There is a high likelihood that you do.
Over 50% of American adults experience occasional heartburn or the more chronic gastroesophageal reflux or GERD symptoms. Often the symptoms are not obvious as it can present as a cough, feel like drainage in the middle of the night, be a sensation of a lump in the throat or difficulty swallowing, or; of course, the more obvious burning chest or nausea symptoms. This is the result of acidic contents that should stay in the stomach refluxing back into the esophagus or even higher into the posterior pharynx and mouth. I personally experience morning nausea or sometimes I wake up with a choking cough which feels more like it is coming from drainage down the back of my throat, but I guess it only wakes me up when it is coming back down and chokes me! I started having reflux after pregnancy 16 years ago, but now it seems to happen when I eat tomatoes or peppers at dinner. I might also get it with red wine, citric fruit or if I overeat.
I could probably control it by not eating pizza, tomato sauces, or anything with onions and peppers at night, and by eliminating alcohol. But, I don’t plan to do any of those things. I could also eliminate all symptoms by taking a proton pump inhibitor PPI (Prilosec or Prevacid) every day, but there are risks associated with daily long-term use of this type of medication. And, while I think those risks are blown out of proportion by the most active medical bloggers on social media, I still don’t want to take a daily medicine with added risk if I don’t have to do so. Mostly, I try to curb behavior and take an H2 blocker (Zantac or Pepcid), when I do eat pizza or drink red wine. For some patients, coffee and carbonated beverages are a trigger too. But, since I don’t drink coffee at night, varying my coffee intake doesn’t seem to make a difference for me.
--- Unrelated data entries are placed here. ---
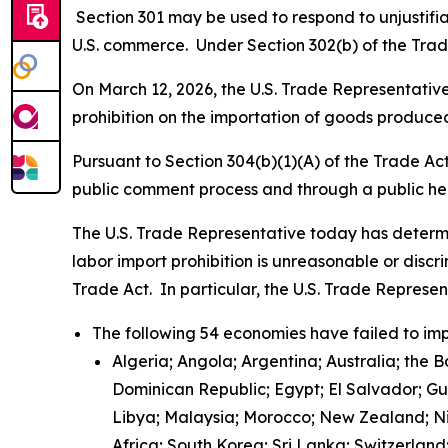
Section 301 may be used to respond to unjustifiab
U.S. commerce. Under Section 302(b) of the Trade
On March 12, 2026, the U.S. Trade Representative 
prohibition on the importation of goods produced
Pursuant to Section 304(b)(1)(A) of the Trade Ac
public comment process and through a public h
The U.S. Trade Representative today has determi
labor import prohibition is unreasonable or discr
Trade Act. In particular, the U.S. Trade Represe
The following 54 economies have failed to imp
Algeria; Angola; Argentina; Australia; the 
Dominican Republic; Egypt; El Salvador; G
Libya; Malaysia; Morocco; New Zealand; Nic
Africa; South Korea; Sri Lanka; Switzerlan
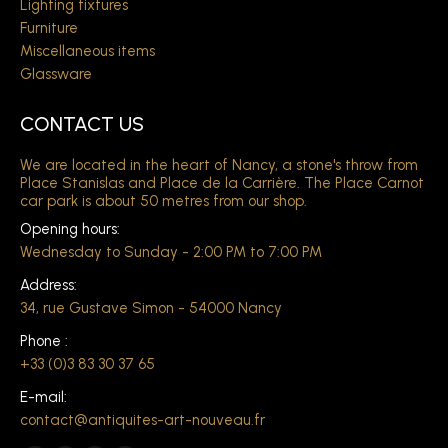
Lighting fixtures
Furniture
Miscellaneous items
Glassware
CONTACT US
We are located in the heart of Nancy, a stone's throw from
Place Stanislas and Place de la Carrière. The Place Carnot
car park is about 50 metres from our shop.
Opening hours:
Wednesday to Sunday - 2:00 PM to 7:00 PM
Address:
34, rue Gustave Simon - 54000 Nancy
Phone :
+33 (0)3 83 30 37 65
E-mail:
contact@antiquites-art-nouveau.fr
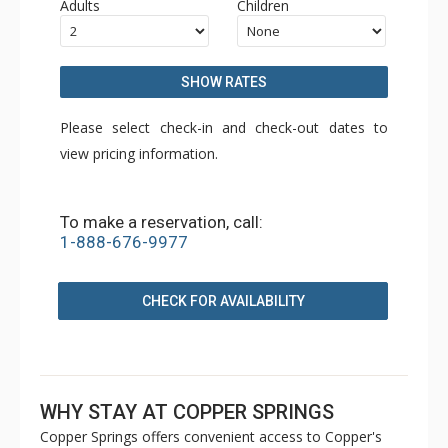
Adults
Children
SHOW RATES
Please select check-in and check-out dates to
view pricing information.
To make a reservation, call:
1-888-676-9977
CHECK FOR AVAILABILITY
WHY STAY AT COPPER SPRINGS
Copper Springs offers convenient access to Copper's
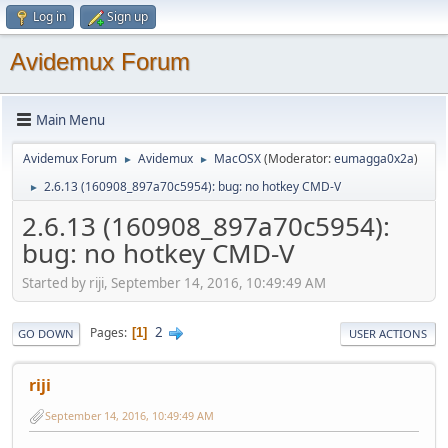
Log in
Sign up
Avidemux Forum
Main Menu
Avidemux Forum
Avidemux
MacOSX
(Moderator:
eumagga0x2a
)
►
►
2.6.13 (160908_897a70c5954): bug: no hotkey CMD-V
►
2.6.13 (160908_897a70c5954):
bug: no hotkey CMD-V
Started by riji, September 14, 2016, 10:49:49 AM
2
Pages
1
GO DOWN
USER ACTIONS
riji
September 14, 2016, 10:49:49 AM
If you have a reflux flare of more than three episodes per week or breakthrough symptoms when using H2 blockers, the recommendation is to use a PPI for 8 weeks. I like to use the analogy of a skin rash. If you have a rash and pour acid on it every day, it probably isn’t going to heal. If you have inflammation in your esophagus and continue to push stomach acid into the esophagus, then it probably won’t heal. Also, some patients simply cannot come off of the PPI medications without reflux symptoms. If you fall into this category, have someone do an endoscopy to make sure there is no serious issue in your stomach. Then, take your daily PPI and don’t listen to all of the horror stories about how bad they are for you. Do not waste the mental energy weighing the low risk of a future problem when you have a definite problem requiring the medication.
By using the medication you lower the acid in your stomach, which can decrease the magnesium and calcium in the body and can cause problems with the types of bacteria in the gut. This can lead to diarrhea, muscle spasms and increase your future risk of fractures. So, if you do have to take that daily PPI, make sure you are also taking magnesium, calcium and a probiotic. And, if your doctor advises it is safe, take periodic breaks from the drug and go to an H2 blocker like Zantac for a few weeks at a time. While I do recognize that much of my reflux related symptoms come from things I can control, if it comes down to the choice of forever giving up red wine and tomato sauces, I’m taking the pill.